**About this task:**
Reproduce the material below line by line, beginning with its first line and ending with the line that contains "MRI of an extremity"; leave out pictures.
────
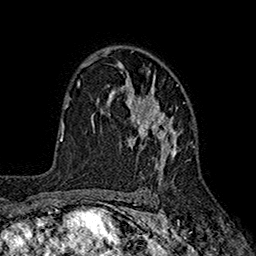
Breast MRI (dynamic contrast-enhanced), one axial slice; position 121 of 160 along the scan axis; cropped to one breast; dynamic contrast-enhanced series, time point 2 of 7 at this slice position (early post-contrast); 1.5 T; TE 2.6 ms, TR 5.6 ms; 1 mm slice thickness; 256 × 256 image matrix, field of view 173 × 173 mm. Female patient.
Structures marked on this image (semi-automatically segmented with operator editing):
- enhancing-tissue mask used for the functional tumour volume (all voxels passing the contrast-enhancement thresholds inside the analysis volume; usually the tumour): box from (x=97, y=63) to (x=187, y=182) px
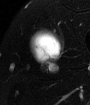
MRI of an extremity soft-tissue mass, one axial slice. Position 46 of 65 along the scan axis. T2-weighted fat-saturated. MR volume resampled by the dataset authors to the PET/CT grid (not the native acquisition matrix). 90 × 105 image matrix. Male patient. Case-level facts recorded for this patient, not image findings: histological type: mixoid liposarcoma; grade: low; site of the primary tumour: left thigh.
Structures marked on this image (expert contour drawn on MRI and transferred to this co-registered scan by the dataset authors):
- gross tumour volume (mass): bounding box <32,36,60,63> (left, top, right, bottom; pixels)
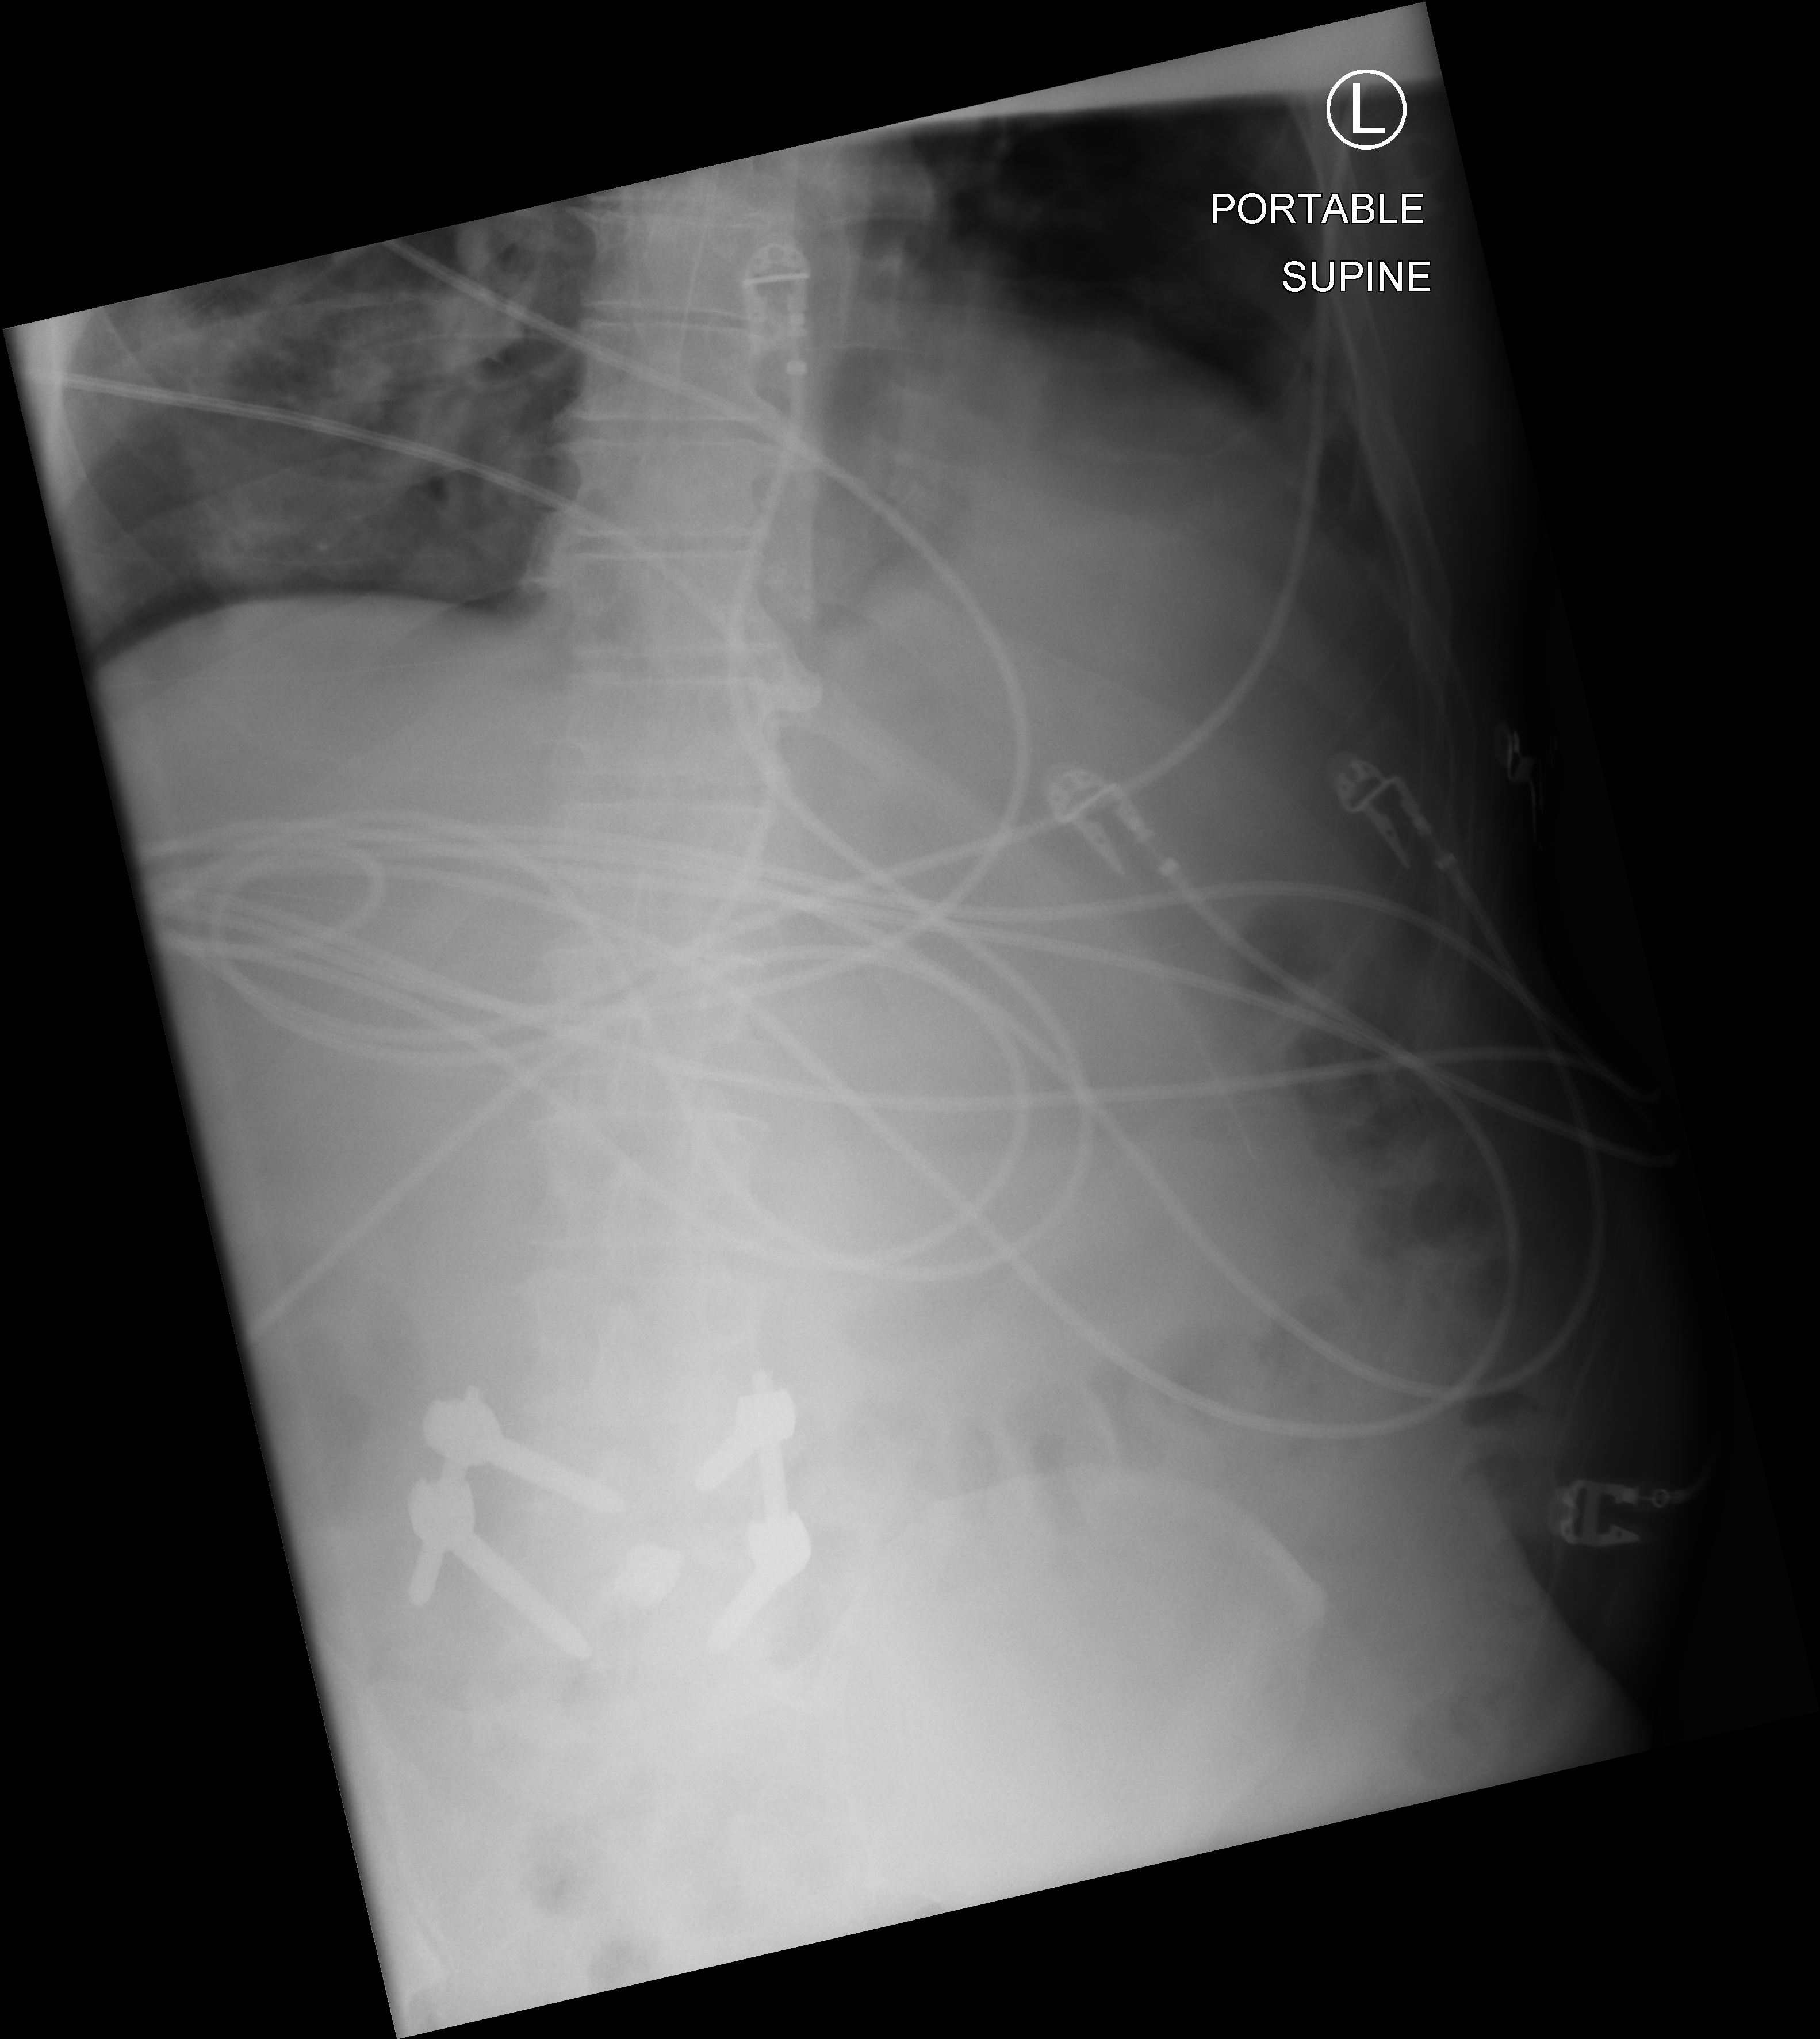
Portable abdomen radiograph. Male patient hospitalised with COVID-19, age 60–74 years.
Admission-level facts for this patient (not findings on this image; timing relative to this image not recorded): diabetes (admission record): yes; mechanically ventilated during this hospital stay: yes.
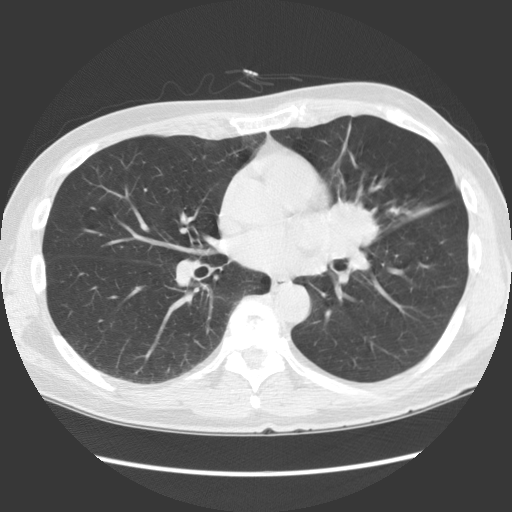
Chest CT (low-dose screening protocol), one axial image; baseline screening round; lung window (W 1500 / L -600 HU); standard (soft-tissue) reconstruction kernel (STANDARD); 140 kVp. Male, age 61 years at enrolment.
Expert-annotated lung lesion, bounding box <304,184,399,284> (left, top, right, bottom; pixels). Reader record for this screening exam (exam-level; its link to the box is not recorded): non-calcified nodule or mass ≥4 mm, lingula, 35 × 35 mm, spiculated (stellate) margins, soft tissue attenuation.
────
**Answer to this problem:**
Breast MRI (dynamic contrast-enhanced), one axial slice; position 121 of 160 along the scan axis; cropped to one breast; dynamic contrast-enhanced series, time point 2 of 7 at this slice position (early post-contrast); 1.5 T; TE 2.6 ms, TR 5.6 ms; 1 mm slice thickness; 256 × 256 image matrix, field of view 173 × 173 mm. Female patient.
Structures marked on this image (semi-automatically segmented with operator editing):
- enhancing-tissue mask used for the functional tumour volume (all voxels passing the contrast-enhancement thresholds inside the analysis volume; usually the tumour): box from (x=97, y=63) to (x=187, y=182) px
MRI of an extremity soft-tissue mass, one axial slice. Position 46 of 65 along the scan axis. T2-weighted fat-saturated. MR volume resampled by the dataset authors to the PET/CT grid (not the native acquisition matrix). 90 × 105 image matrix. Male patient. Case-level facts recorded for this patient, not image findings: histological type: mixoid liposarcoma; grade: low; site of the primary tumour: left thigh.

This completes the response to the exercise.